Harrison died nearly penniless. Congress voted his wife Anna a presidential widow's pension of $25,000, one year of Harrison's salary (equivalent to about $620,000 in 2019).  She also received the right to mail letters free of charge.
Harrison's son John Scott Harrison represented Ohio in the House of Representatives between 1853 and 1857.  Harrison's grandson Benjamin Harrison of Indiana served as the 23rd president from 1889 to 1893, making William and Benjamin Harrison the only grandparent-grandchild pair of presidents.
Honors and tributes
On February 19, 2009, the U.S. Mint released the ninth coin in the Presidential $1 Coin Program, bearing Harrison's likeness. A total of 98,420,000 coins were minted.
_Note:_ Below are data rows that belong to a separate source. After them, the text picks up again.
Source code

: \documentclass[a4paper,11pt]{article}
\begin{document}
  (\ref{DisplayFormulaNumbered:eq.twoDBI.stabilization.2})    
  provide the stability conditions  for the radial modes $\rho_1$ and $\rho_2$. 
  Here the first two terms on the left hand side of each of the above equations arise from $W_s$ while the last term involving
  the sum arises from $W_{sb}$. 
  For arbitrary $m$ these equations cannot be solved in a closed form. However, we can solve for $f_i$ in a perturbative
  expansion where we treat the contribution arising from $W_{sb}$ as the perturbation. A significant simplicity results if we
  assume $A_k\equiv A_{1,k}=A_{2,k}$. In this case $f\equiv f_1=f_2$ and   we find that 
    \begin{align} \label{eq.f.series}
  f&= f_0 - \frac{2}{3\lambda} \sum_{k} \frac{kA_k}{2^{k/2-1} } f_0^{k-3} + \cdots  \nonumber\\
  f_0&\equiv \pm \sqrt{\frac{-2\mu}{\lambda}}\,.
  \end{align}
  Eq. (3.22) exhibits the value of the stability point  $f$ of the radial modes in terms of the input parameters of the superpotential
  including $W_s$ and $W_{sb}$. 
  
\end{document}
Several monuments and memorial statues have been erected in tribute to Harrison. There are public statues of him in downtown Indianapolis, Cincinnati's Piatt Park, the Tippecanoe County Courthouse, Harrison County, Indiana, and Owen County, Indiana.  Numerous counties and towns also bear his name.
To this day the Village of North Bend, Ohio, still honors Harrison every year with a parade sometime around his February 9 birthday.
The Gen. William Henry Harrison Headquarters in Franklinton (now part of Columbus, Ohio) commemorates Harrison. The house was his military headquarters from 1813 to 1814, and is the only remaining building in Ohio associated with him.